Examining his imagery from the 1970s to the present, one sees influences as diverse as Bosch, Goya, John Heartfield, Beuys and Mickey Mouse, all filtered through a postwar Viennese childhood. ‘Helnwein’s oeuvre embraces total antipodes: The trivial alternates with visions of spiritual doom, the divine in the child contrasts with horror-images of child-abuse. But violence remains to be his basic theme – the physical and the emotional suffering, inflicted by one human being unto another. (Gregory Fuller, “Endzeit-Stimmung – Düstere Bilder in Goldener Zeit”, Du Mont Publishing House, Cologne, 1994)

The Holocaust

1988 in remembrance of Kristallnacht (Crystal Night) 50 years earlier, Helnwein erected a large installation in the city center of Cologne, between Ludwig Museum and the Cologne Cathedral: Selektion – Neunter November Nacht (“Selektion – Ninth November Night). A four-meter-high, hundred-meter-long picture lane in which the artist recalls the events of Reichskristallnacht, the actual beginning of the Holocaust, on 9 November 1938.

He confronts the passersby with larger-than-life children’s faces lined up in a seemingly endless row, as if for concentration camp selection. Just days into the exhibit, these portraits were vandalized by unknown persons, symbolically cutting the throats of the depicted children’s faces. Helnwein consciously left the panels with the gashes and included them into the presentation, because he decided it made the work stronger and more relevant.

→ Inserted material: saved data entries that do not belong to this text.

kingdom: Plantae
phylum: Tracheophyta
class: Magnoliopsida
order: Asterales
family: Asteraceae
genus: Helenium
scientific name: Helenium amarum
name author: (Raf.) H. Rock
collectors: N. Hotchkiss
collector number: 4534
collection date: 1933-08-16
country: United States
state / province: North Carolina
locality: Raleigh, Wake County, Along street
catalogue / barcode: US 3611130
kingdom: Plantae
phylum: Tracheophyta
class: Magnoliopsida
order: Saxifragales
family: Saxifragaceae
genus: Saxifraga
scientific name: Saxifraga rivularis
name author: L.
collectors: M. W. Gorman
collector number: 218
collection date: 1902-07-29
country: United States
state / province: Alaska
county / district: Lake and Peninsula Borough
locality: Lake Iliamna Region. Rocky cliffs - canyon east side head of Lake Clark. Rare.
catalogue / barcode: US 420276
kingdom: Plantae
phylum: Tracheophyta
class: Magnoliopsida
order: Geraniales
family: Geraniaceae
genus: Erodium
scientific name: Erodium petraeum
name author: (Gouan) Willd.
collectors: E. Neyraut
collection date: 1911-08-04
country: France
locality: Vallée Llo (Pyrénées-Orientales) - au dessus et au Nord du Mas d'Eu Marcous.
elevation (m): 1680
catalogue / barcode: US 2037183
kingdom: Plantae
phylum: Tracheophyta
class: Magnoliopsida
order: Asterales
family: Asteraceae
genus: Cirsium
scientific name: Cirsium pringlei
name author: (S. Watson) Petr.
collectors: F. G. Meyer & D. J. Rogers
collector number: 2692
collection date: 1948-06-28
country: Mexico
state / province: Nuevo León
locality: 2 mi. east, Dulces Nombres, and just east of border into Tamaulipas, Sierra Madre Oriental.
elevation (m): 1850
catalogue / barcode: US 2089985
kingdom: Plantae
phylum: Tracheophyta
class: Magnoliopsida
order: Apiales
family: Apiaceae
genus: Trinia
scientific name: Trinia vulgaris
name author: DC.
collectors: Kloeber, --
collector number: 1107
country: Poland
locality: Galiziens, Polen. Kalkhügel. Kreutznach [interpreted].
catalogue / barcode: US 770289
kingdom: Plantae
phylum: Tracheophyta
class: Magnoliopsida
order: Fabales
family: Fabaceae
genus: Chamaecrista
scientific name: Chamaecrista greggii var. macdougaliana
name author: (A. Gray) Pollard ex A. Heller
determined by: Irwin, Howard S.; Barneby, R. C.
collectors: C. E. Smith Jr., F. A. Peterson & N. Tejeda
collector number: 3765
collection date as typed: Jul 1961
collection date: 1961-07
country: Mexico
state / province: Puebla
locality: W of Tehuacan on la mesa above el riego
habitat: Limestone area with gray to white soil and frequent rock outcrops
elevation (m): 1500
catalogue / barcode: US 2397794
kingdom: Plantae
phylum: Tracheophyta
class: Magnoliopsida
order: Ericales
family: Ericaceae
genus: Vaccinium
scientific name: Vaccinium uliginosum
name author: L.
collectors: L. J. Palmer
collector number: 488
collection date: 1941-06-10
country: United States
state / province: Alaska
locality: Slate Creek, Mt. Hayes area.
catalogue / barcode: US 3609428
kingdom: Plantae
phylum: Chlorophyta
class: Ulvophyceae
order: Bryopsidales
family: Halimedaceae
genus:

Mitchell Waxman wrote in The Jewish Journal, 2004, Los Angeles:

“The most powerful images that deal with Nazism and Holocaust themes are by Anselm Kiefer and Helnwein, although, Kiefer’s work differs considerably from Helnwein’s in his concern with the effect of German aggression on the national psyche and the complexities of German cultural heritage. Kiefer is known for evocative and soulful images of barren German landscapes. But Kiefer and Helnwein’s work are both informed by the personal experience of growing up in a post-war German speaking country… William Burroughs said that the American revolution begins in books and music, and political operatives implement the changes after the fact. To this maybe we can add art. And Helnwein’s art might have the capacity to instigate change by piercing the veil of political correctness to recapture the primitive gesture inherent in art.”

One of the best known paintings of Helnwein’s oeuvre is Epiphany I – Adoration of the Magi, (1996, oil and acrylic on canvas, 210 cm x 333 cm, collection of the Denver Art Museum). It is part of a series of three paintings: Epiphany I, Epiphany II (Adoration of the Shepherds, de Young Museum, San Francisco), Epiphany III (Presentation at the Temple 2, Albertina Museum, Vienna), created between 1996 and 1998. In Epiphany I, SS officers surround a mother and child group. To judge by their looks and gestures, they appear to be interested in details such as head, face, back and genitals. The arrangement of the figures clearly relates to motive and iconography of the adoration of the three Magi, such as were common especially in the German, Italian and Dutch 15th century artworks.

Julia Pascal wrote about this work in the New Statesman:

“This Austrian Catholic Nativity scene has no Magi bearing gifts. Madonna and child are encircled by five respectful Waffen SS officers palpably in awe of the idealised, blonde Virgin. The Christ toddler, who stands on Mary’s lap, stares defiantly out of the canvas.” Helnwein’s baby Jesus is often considered to represent Adolf Hitler.”

In 2013, the Albertina Museum in Vienna organised a retrospective of Helnwein’s work, which was seen by 250,000 visitors. This show was the most successful exhibition of a living artist in the history of the Museum.

Klaus Albrecht Schröder, director, of the Albertina Museum stated:

“It is no coincidence, that of all the big retrospectives that we have shown in the Albertina Museum, from Gerhard Richter to Georg Baselitz, this exhibition of Gottfried Helnwein was the exhibition that by far touched people the most, and the one that moved some to tears. I almost couldn’t believe it. But Gottfried Helnwein shakes people at their core, he moves their hearts. And it pleases me, of course, when one can show, that art does not have to be art for art’s sake, that it can have a message, a message which affects people and moves them.”